- What to do -
Could you write out the entries starting at the very beginning and ending at the line that contains "right ankle: (291, 515, -3)", with "centimetres" swapped for "centimeters" and nothing else changed? Leave the pictures out of your answer.

- Available data -
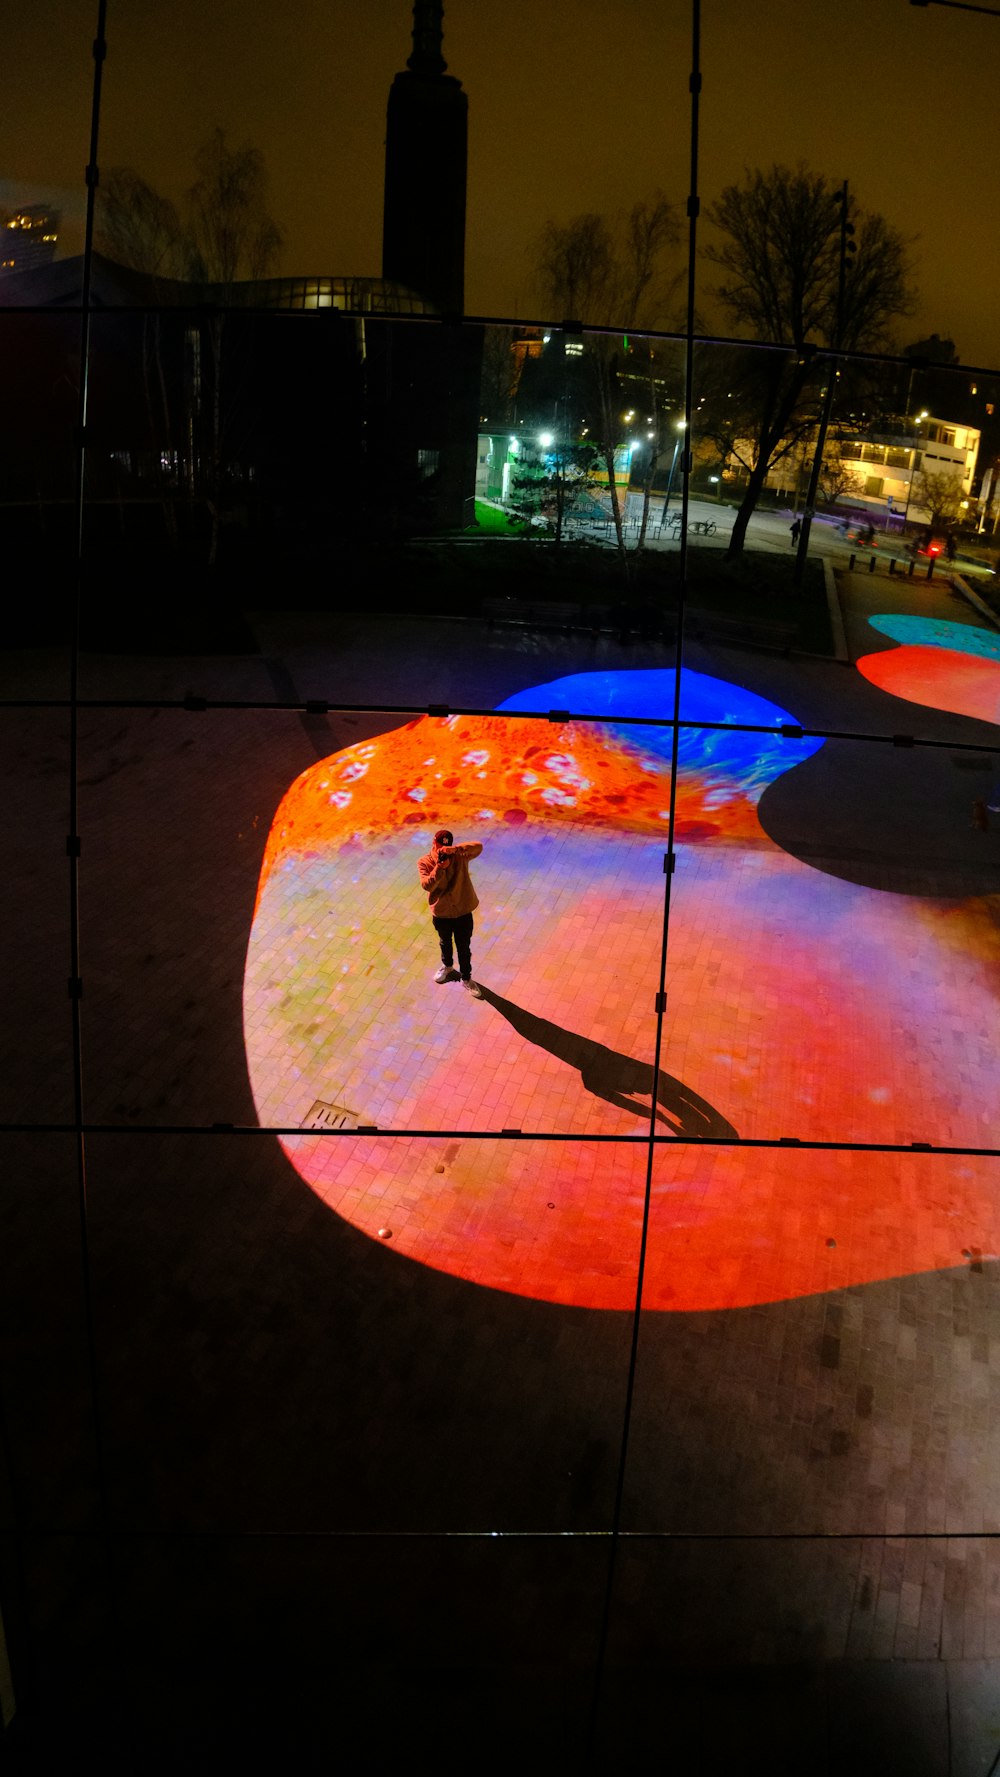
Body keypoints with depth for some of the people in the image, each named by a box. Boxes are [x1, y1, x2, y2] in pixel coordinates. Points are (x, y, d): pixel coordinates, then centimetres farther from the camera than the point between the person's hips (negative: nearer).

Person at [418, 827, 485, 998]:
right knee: (445, 942, 28)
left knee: (464, 947, 14)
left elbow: (478, 847, -32)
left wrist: (455, 849, -44)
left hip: (463, 911, -1)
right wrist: (439, 869, -38)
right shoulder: (424, 862, -14)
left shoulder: (460, 856, -16)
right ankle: (447, 966, 56)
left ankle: (466, 979, 34)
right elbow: (426, 885, -25)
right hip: (441, 913, 1)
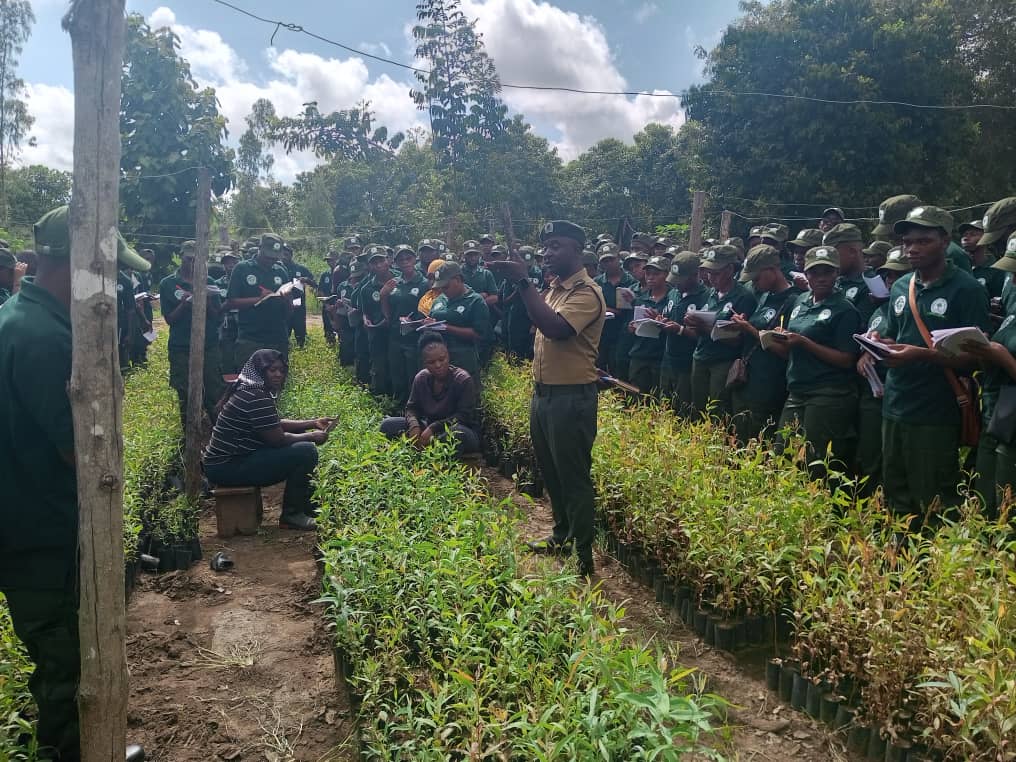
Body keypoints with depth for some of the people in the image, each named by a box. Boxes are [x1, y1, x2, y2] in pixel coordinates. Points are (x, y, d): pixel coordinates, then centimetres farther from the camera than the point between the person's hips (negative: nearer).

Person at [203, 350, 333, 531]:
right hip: (228, 468, -11)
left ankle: (305, 504, 22)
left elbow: (277, 425, 18)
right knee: (306, 452, -17)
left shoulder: (252, 390, 11)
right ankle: (291, 515, -3)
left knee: (300, 439, 17)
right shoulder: (257, 398, -22)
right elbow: (278, 439, -21)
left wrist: (313, 423, 12)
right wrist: (312, 436, -7)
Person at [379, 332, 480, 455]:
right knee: (387, 425, -10)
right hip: (429, 428, 5)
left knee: (458, 433, -43)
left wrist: (434, 428, -30)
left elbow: (464, 416, -20)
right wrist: (414, 425, -22)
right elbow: (412, 407, 2)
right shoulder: (421, 378, 0)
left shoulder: (463, 380, -16)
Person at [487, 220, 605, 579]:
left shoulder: (586, 292, -15)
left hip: (571, 397, -9)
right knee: (550, 471, 21)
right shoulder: (554, 289, 13)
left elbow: (555, 328, -30)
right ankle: (562, 535, 39)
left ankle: (583, 556, 13)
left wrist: (524, 283, -26)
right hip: (543, 392, 9)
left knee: (573, 478, 0)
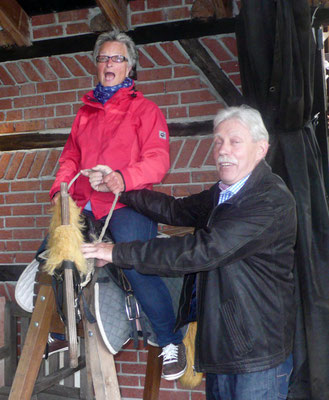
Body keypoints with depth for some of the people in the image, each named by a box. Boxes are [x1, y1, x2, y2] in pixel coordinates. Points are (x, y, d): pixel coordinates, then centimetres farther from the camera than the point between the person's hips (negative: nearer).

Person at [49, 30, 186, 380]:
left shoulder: (144, 109, 5)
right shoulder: (86, 112, 23)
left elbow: (157, 159, -7)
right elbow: (70, 156, 27)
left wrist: (122, 179, -25)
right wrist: (60, 189, 8)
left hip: (126, 205, -6)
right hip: (84, 207, 6)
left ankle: (171, 342, -10)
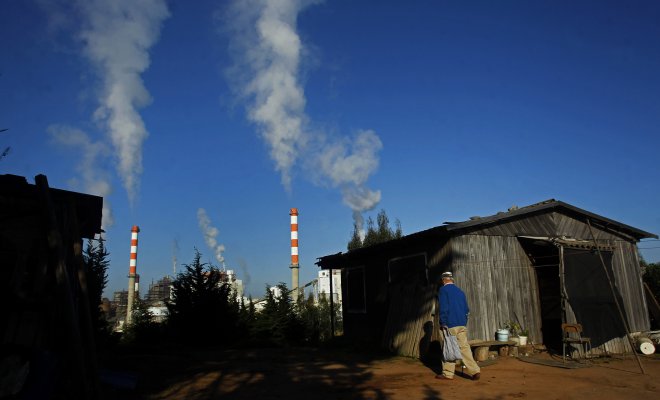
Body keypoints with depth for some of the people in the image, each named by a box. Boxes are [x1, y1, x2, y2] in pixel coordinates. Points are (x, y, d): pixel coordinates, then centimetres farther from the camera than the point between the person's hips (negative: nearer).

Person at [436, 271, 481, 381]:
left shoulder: (443, 290, -4)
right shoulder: (460, 291, 15)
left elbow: (443, 308, -13)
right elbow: (466, 309, 16)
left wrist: (443, 323, -11)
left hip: (450, 325, -6)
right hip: (462, 325, 6)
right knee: (464, 347, 6)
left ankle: (448, 373, 6)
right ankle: (475, 371, -1)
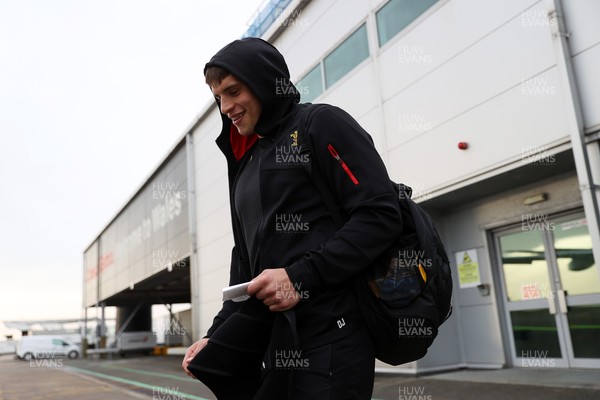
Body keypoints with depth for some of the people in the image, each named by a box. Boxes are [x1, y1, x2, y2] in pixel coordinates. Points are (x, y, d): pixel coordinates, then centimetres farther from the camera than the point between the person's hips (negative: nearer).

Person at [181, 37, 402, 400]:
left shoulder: (321, 124, -2)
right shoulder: (246, 160, 19)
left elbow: (381, 216, -13)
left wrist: (301, 276, -20)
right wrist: (218, 335, 11)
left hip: (329, 334, -7)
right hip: (271, 342, 7)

- Answer to the problem -
Body keypoints with depth for some of the people in the image, each named by a box. Boxes are [x1, y1, x2, y2] in pixel coordinates. Points are (x, y, d): pixel coordinates, then centimeters farther from the camera than the point between the person's hips (negative: nearer).

Person at [418, 827, 485, 998]:
right knee: (445, 942, 28)
left knee: (464, 947, 14)
left elbow: (478, 847, -32)
left wrist: (455, 849, -44)
left hip: (463, 911, -1)
right wrist: (439, 869, -38)
right shoulder: (424, 862, -14)
left shoulder: (460, 856, -16)
right ankle: (447, 966, 56)
left ankle: (466, 979, 34)
right elbow: (426, 885, -25)
right hip: (441, 913, 1)
Body keypoints with depth for some of the people in the image, each named by a box. Boxes are [x1, y1, x2, y2] in pixel coordinates. Points are (x, y, d): pixel coordinates, then centimeters farther from the camera than the point between the person's hips (negative: nearer).

Person at [203, 350, 333, 531]:
right hip: (228, 468, -11)
left ankle: (305, 504, 22)
left elbow: (277, 425, 18)
right knee: (306, 452, -17)
left shoulder: (252, 390, 11)
right ankle: (291, 515, -3)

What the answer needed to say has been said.